United Nations Educational, Scientific and Cultural Organization (UNESCO), on Wednesday, included Maldives' Addu Atoll and Fuvahmulah in their list of biosphere reserves.
Prior to this, the only UNESCO biosphere reserve in Maldives was Baa Atoll, rich in biodiversity and one of the spots in the world where Manta Rays gather in large numbers, designated as such in 2011.
Biosphere reserves described as "learning places for sustainable development", promote solutions reconciling the conversation of biodiversity with its sustainable use.

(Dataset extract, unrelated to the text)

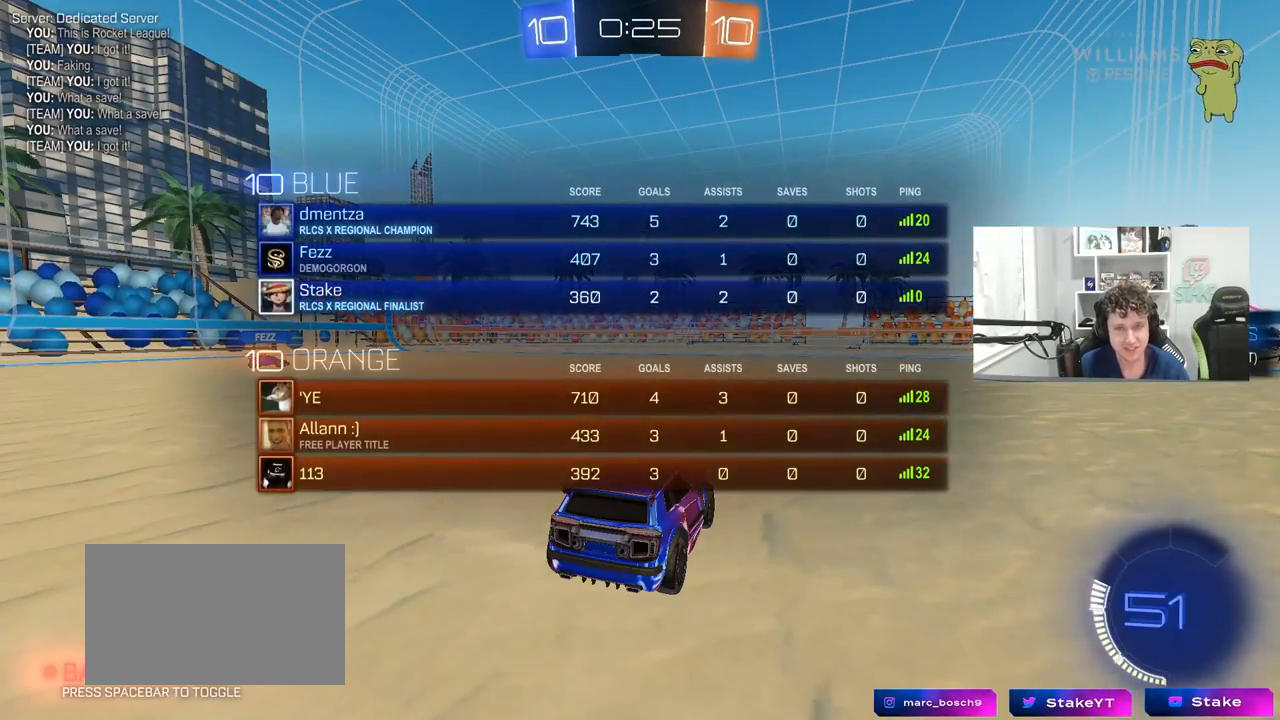
{"keys": [], "mouse": [], "mouse_move": "still", "events": [[250, "tab", "up"]]}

President Ibrahim Mohamed Solih nominated Addu and Fuvahmulah as UNESCO biosphere reserves in September 2019, to ensure environmental protection, including the preservation of natural marine life, as well as guaranteeing that the areas are utilised in a sustainable manner.
In order to designate both these geographical atolls as biosphere reserves, the state granted protected status to four eco-rich sites in Addu, including 'Kudakandu' area in Addu's lagoon, 'Maakilhi' and 'Fehele kilhi' in Hithadhoo, 'Maafishi Kilhi' (Keyvakaa Gon’do) in Hulhudhoo and 'Mathi kilhi' at the intersection of Hulhudhoo and Meedhoo.
President Ibrahim Mohamed Solih's administration earlier declared 11 areas from Haa Alif, Haa Dhaalu, Shaviyani and Noonu Atoll in addition to ‘Farikede Faru,’ a marine site in Fuvahmulah City, as protected sites under Section 4 of the Environmental Protection and Preservation Act of Maldives (Act No: 4/93), in accordance with the administration’s strategic action plan.
Designating at least one island, one reef and one mangrove, in each atoll, as a protected area is one of President Solih’s pledges.